Schizophrenia symptom severity predicts atypical antipsychotic benefit

By Lynda Williams, Senior medwireNews Reporter

Atypical antipsychotic drugs benefit patients with acute schizophrenia across the full spectrum of symptom severity, as well as highly symptomatic patients with predominantly negative symptoms, suggests a meta-analysis published in JAMA Psychiatry.

However, there was a significant correlation between increasing baseline symptom severity and the level of benefit patients derived from treatment, report Toshi Furukawa, from Kyoto University in Japan, and co-authors.

Noting that all patients are at risk of experiencing a full range of side effects, they therefore recommend: “Toward the mildest end of the spectrum, judicious clinical consideration of trade-offs between benefits and risks of the antipsychotic treatment is required.”

Analysis of three pivotal clinical trials comparing two atypical antipsychotics against placebo indicated that patients with mild symptoms of acute schizophrenia on the Positive and Negative Syndrome Scale (PANSS; mean baseline score 58) achieved an average score change of 9.5 points after 6 weeks of treatment.

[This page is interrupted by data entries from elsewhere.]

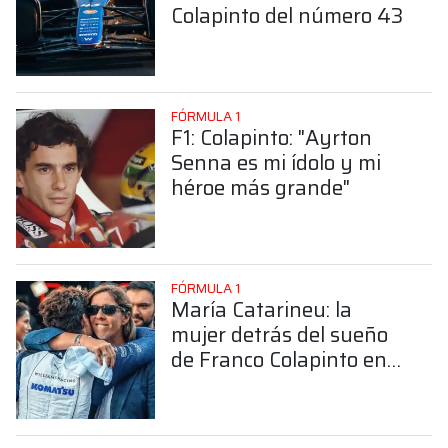
Colapinto del número 43
FÓRMULA 1
F1: Colapinto: "Ayrton
Senna es mi ídolo y mi
héroe más grande"
FÓRMULA 1
María Catarineu: la
mujer detrás del sueño
de Franco Colapinto en
la Fórmula 1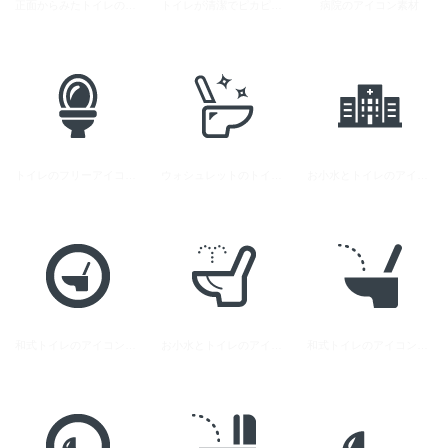
正面からみたトイレのフリーアイコン素材
トイレが清潔でピカピカのアイコン素材 2
病院のアイコン素材
トイレのフリーアイコン素材 8
ウォシュレットのトイレアイコン素材 3
お小水とトイレのアイコン素材 1
和式トイレのアイコン素材 2
お小水とトイレのアイコン素材 2
和式トイレのアイコン素材 1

This compared with a score change of 13.7 points for moderately ill patients (baseline PANSS=75 points), 18.8 points for markedly ill patients (baseline PANSS=95 points) and 24.0 points for severely ill patients (baseline PANSS=116 points).

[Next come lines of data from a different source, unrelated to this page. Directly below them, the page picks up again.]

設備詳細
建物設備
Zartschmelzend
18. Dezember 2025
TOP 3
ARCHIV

There was a similar relationship between symptom severity at baseline and change in the Scale for the Assessment of Negative Symptoms (SANS) for highly symptomatic patients with predominantly negative symptoms.

Specifically, moderately ill patients (baseline SANS=55) achieved a 1.7 score change after 6 weeks of treatment compared with a change of 5.7 for markedly ill patients (baseline SANS=70) and 9.7 for severely ill patients (baseline SANS=85).

The researchers suggest that a PANSS score of 55 for acute schizophrenia patients and a SANS score of 65 for predominantly negative symptoms could act as a threshold for the use of atypical antipsychotic agents.

Discussing the wider implications of their study, Furukawa et al agree that placebo-controlled trials of antipsychotics should focus on more severely ill patients to increase the likelihood of detecting a treatment response.

“The current practice of setting this threshold to a score of 75 on the PANSS may be justifiable to strike a balance between patient recruitment and signal detection; if there is less difficulty in patient recruitment, the threshold could be higher”, they conclude.